Top of Records to process
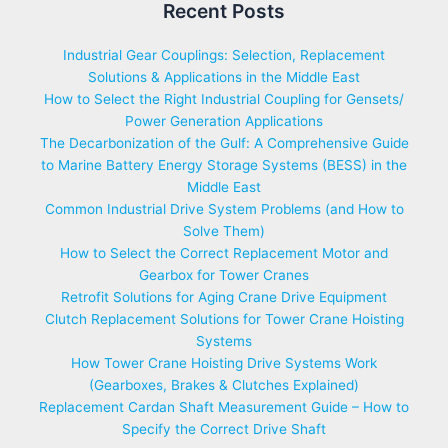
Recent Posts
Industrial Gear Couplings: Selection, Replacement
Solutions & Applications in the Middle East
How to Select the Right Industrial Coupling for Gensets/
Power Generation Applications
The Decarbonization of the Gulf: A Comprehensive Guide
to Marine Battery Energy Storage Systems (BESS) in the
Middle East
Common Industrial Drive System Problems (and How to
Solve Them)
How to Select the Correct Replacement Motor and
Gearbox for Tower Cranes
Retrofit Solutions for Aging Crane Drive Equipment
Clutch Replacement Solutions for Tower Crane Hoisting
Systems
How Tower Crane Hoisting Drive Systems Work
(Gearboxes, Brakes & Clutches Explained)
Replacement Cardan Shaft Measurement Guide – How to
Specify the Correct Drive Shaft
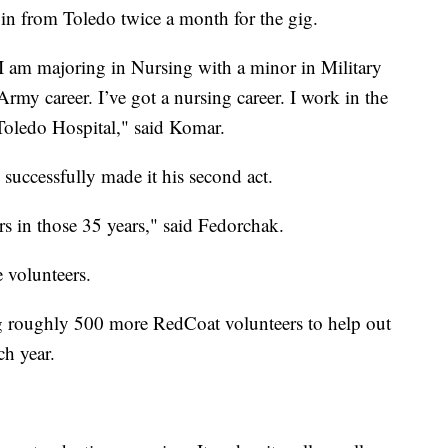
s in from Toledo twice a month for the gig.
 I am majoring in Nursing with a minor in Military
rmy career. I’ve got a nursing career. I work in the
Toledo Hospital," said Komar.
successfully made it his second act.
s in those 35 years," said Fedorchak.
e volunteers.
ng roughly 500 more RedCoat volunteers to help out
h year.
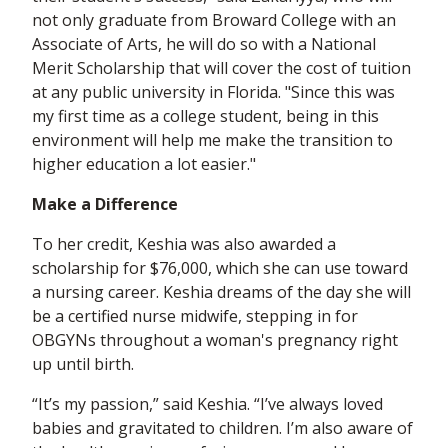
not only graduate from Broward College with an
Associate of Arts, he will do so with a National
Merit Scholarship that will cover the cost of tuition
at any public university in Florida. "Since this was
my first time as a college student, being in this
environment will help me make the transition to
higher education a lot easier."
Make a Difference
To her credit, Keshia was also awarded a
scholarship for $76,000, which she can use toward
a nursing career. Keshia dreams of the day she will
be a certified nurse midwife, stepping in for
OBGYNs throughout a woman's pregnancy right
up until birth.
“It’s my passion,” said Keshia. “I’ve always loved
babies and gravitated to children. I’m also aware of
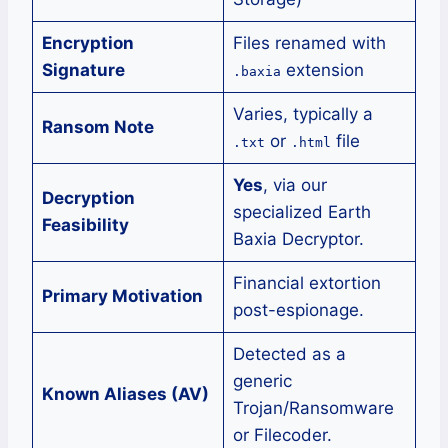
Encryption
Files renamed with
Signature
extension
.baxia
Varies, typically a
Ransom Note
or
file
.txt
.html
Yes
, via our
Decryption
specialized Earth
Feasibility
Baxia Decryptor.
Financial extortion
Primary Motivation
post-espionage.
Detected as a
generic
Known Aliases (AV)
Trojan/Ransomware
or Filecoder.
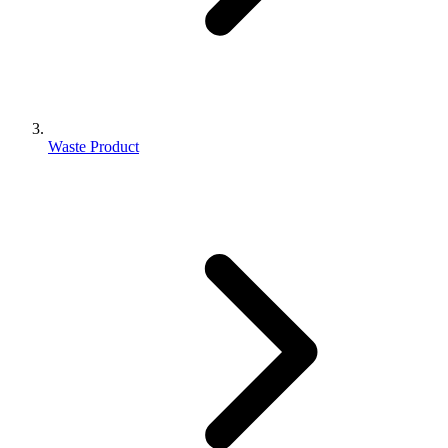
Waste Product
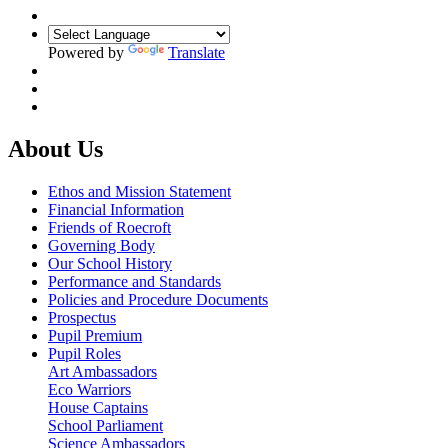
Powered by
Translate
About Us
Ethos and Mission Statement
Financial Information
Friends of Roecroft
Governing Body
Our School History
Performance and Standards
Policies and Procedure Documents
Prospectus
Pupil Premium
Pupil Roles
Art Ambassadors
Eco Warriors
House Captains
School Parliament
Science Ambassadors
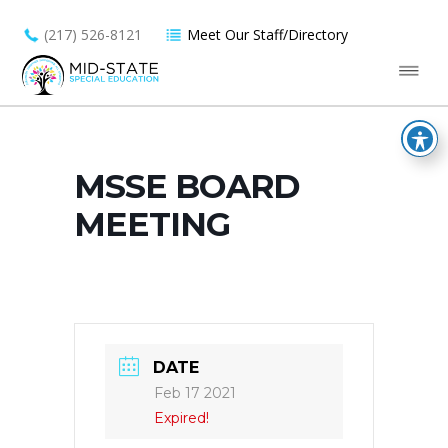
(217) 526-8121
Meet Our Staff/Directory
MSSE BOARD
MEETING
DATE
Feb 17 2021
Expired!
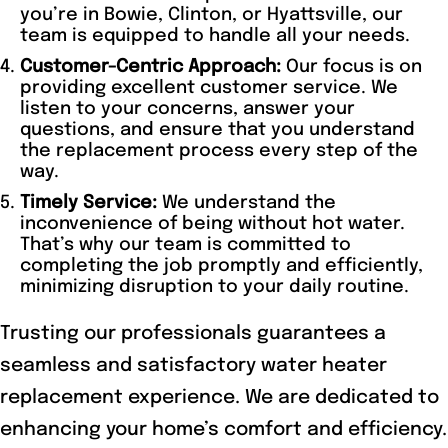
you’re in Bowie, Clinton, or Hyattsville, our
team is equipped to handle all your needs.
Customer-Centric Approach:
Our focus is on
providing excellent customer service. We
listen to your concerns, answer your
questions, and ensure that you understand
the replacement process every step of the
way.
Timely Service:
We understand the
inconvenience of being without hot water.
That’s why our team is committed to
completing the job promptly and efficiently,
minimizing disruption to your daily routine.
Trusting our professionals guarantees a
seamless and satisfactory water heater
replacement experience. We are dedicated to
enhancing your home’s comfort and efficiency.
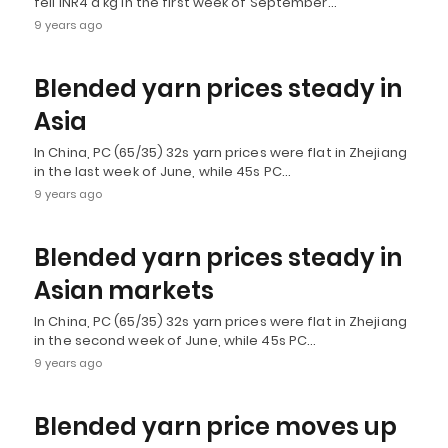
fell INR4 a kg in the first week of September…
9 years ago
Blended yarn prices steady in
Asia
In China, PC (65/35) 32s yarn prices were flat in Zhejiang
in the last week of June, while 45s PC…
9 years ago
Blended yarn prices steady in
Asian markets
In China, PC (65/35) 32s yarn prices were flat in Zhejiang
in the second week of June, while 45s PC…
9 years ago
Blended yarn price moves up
Bottom of Records to process
=== How to complete this task ===
Report every line above that contains the word "Guide", copying each one in full.

=== Finished exercise ===
The Decarbonization of the Gulf: A Comprehensive Guide
Replacement Cardan Shaft Measurement Guide – How to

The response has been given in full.